Mr. Perrotta has trouble reconciling this high concept platform with his talent for smaller-scale portraits of awkward adolescents and angst-ridden suburban families. The result is a poignant but deeply flawed novel … The Sudden Departure, which occurred one Oct. 14, is never made remotely real — we’re told that various children and spouses just abruptly vanished into thin air — and laborious and unconvincing analogies to 9/11 are repeatedly hurled at the reader … It is the portions of The Leftovers where Mr. Perrotta avoids the more cartoony and melodramatic aspects of his story that are by far the most persuasive.
Saints and sinners, Christians and Muslims, even atheists and homosexuals have all been gathered up indiscriminately by the Son of God. Or something. It’s impossible to say … What we have is a novel soaked in mourning from its very first pages: a survivor’s tale, like a story of 9/11 without any ashes or anyone to blame, which, of course, is a recipe for self-mutilation in the dark minds of the inconsolable … Leavened with humor and tinged with creepiness, this insightful novel draws us into some very dark corners of the human psyche. Sad as these people are, their sorrow is absorbing rather than depressing.
The Leftovers represents his go at science fiction, as he invents a Rapture-like event in order to explore the fallout on the survivors – specifically the family of Kevin Garvey, the mayor of Mapleton. But it’s a gentle, Perrotta-esque go at sci-fi, without any mangled bodies or bombed-out buildings; it’s a realistic novel built on a supernatural foundation … Some families lost many; others lost none. No algorithm emerged, although many survivors - the leftovers of the title - still struggle to find one … Kevin walks through all this upheaval with a mild sense of denial. His optimism is both appealing and frustrating … Perrotta’s tone is plainspoken, elegiac, and universal, not incendiary.

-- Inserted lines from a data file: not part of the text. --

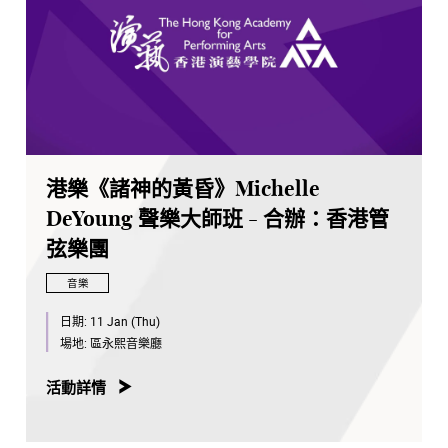
港樂《諸神的黃昏》Michelle
DeYoung 聲樂大師班 - 合辦：香港管
弦樂團
音樂
日期:
11 Jan (Thu)
場地:
區永熙音樂廳
活動詳情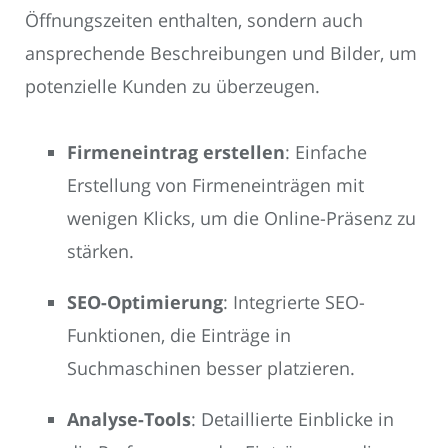
Öffnungszeiten enthalten, sondern auch
ansprechende Beschreibungen und Bilder, um
potenzielle Kunden zu überzeugen.
Firmeneintrag erstellen
: Einfache
Erstellung von Firmeneinträgen mit
wenigen Klicks, um die Online-Präsenz zu
stärken.
SEO-Optimierung
: Integrierte SEO-
Funktionen, die Einträge in
Suchmaschinen besser platzieren.
Analyse-Tools
: Detaillierte Einblicke in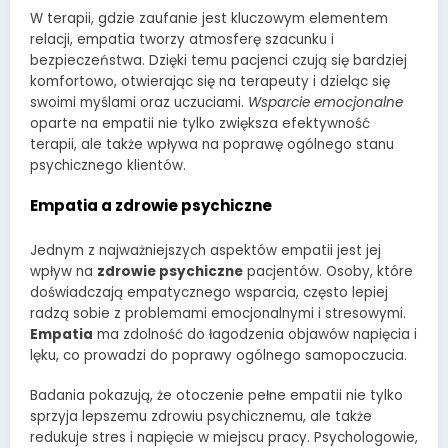
W terapii, gdzie zaufanie jest kluczowym elementem
relacji, empatia tworzy atmosferę szacunku i
bezpieczeństwa. Dzięki temu pacjenci czują się bardziej
komfortowo, otwierając się na terapeuty i dzieląc się
swoimi myślami oraz uczuciami.
Wsparcie emocjonalne
oparte na empatii nie tylko zwiększa efektywność
terapii, ale także wpływa na poprawę ogólnego stanu
psychicznego klientów.
Empatia a zdrowie psychiczne
Jednym z najważniejszych aspektów empatii jest jej
wpływ na
zdrowie psychiczne
pacjentów. Osoby, które
doświadczają empatycznego wsparcia, często lepiej
radzą sobie z problemami emocjonalnymi i stresowymi.
Empatia
ma zdolność do łagodzenia objawów napięcia i
lęku, co prowadzi do poprawy ogólnego samopoczucia.
Badania pokazują, że otoczenie pełne empatii nie tylko
sprzyja lepszemu zdrowiu psychicznemu, ale także
redukuje stres i napięcie w miejscu pracy. Psychologowie,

At the heart of the novel is a sense not just of loss but also of futility, as if God had asserted himself or herself only to leave everyone more confused. What does it mean that the Rapture has no meaning, that there is no logic as to who was chosen and who was not? … The point is that we can't rely on outside structures for meaning, religious or otherwise. This is why Perrotta invokes not just the Rapture but also its date — Oct. 14, with its echo of Sept. 11 — as a metaphor … We understand that they are rootless, that the Rapture, such as it is, has undermined some notion of how the universe is supposed to work...He catalogs the despair, the desperation, without fully inhabiting it, until Kevin and then Nora make their hearts known.
The town he writes here is filled with the flawed and graceful people we are (the slightly mad, the slightly devious, the slightly adulterous, the charming obsessives) as well as with those who have been so hammered by their losses on Oct. 14 that they cannot find their way back into the lives they led … Perrotta sets himself an ambitious task, to create a believable world after such a shattering event, and he pulls it off, with an admirable tenderness for his characters, an able craftsman's ratcheting of tension, and a lovely gentle surprise ending. At 355 pages, he also goes on far too long - this is yet another novel that would have been better shorter - and in the final analysis his characters are a little wooden.

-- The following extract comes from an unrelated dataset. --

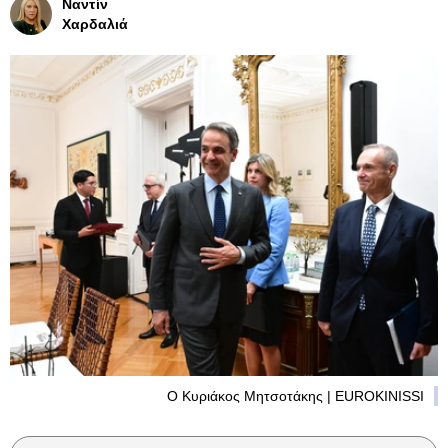
Ναντίν
Χαρδαλιά
Ο Κυριάκος Μητσοτάκης | EUROKINISSI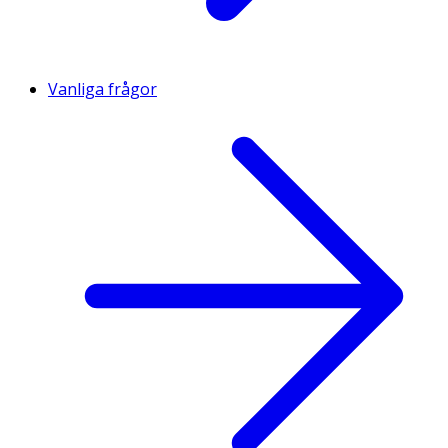
Vanliga frågor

This is the oh-so-strange-and-enticing starting point for Tom Perrotta's latest novel. He calls the event a ‘random harvest,’ adding, ‘An indiscriminate Rapture was no Rapture at all’ … Perrotta seeks emotional depth — and finds it, by placing an ordinary family in these extraordinary times, and by choosing the most familiar of settings, a suburb … Perrotta combines absurd circumstance and authentic character to wondrous effect, turning his story into a vivid exploration of what we believe, what matters most, and how, if untethered, we move on … Each member of the Garvey family will take a different path through this New World, and as they do, you'll find yourself caring about the choices they make and the consequences they meet. Perrotta treats his characters with sympathy and invites readers to do the same.

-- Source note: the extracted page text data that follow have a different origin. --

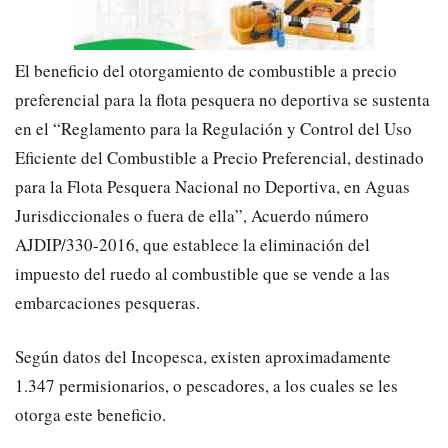
El beneficio del otorgamiento de combustible a precio
preferencial para la flota pesquera no deportiva se sustenta
en el “Reglamento para la Regulación y Control del Uso
Eficiente del Combustible a Precio Preferencial, destinado
para la Flota Pesquera Nacional no Deportiva, en Aguas
Jurisdiccionales o fuera de ella”, Acuerdo número
AJDIP/330-2016, que establece la eliminación del
impuesto del ruedo al combustible que se vende a las
embarcaciones pesqueras.
Según datos del Incopesca, existen aproximadamente
1.347 permisionarios, o pescadores, a los cuales se les
otorga este beneficio.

In the town of Mapleton, the young and old struggle through their daily lives as they come to grips with losing family members and childhood friends, while cults such as the Healing Hug Movement, the Barefoot People and the Guilty Remnant (also known as the Watchers) prey upon the vulnerable and the grieving survivors … The Garvey family did not lose any family members to the Sudden Departure, but lost them instead to the aftermath of emotion and rudderless activity that envelops the entire community … Perrotta has a gifted ear for dialogue and a distinct appreciation for the particularities of suburban life. However, it was difficult to understand what motivated his characters to make the choices they did. There was an emptiness to their actions that could not be attributed to the Sudden Departure or the grieving process.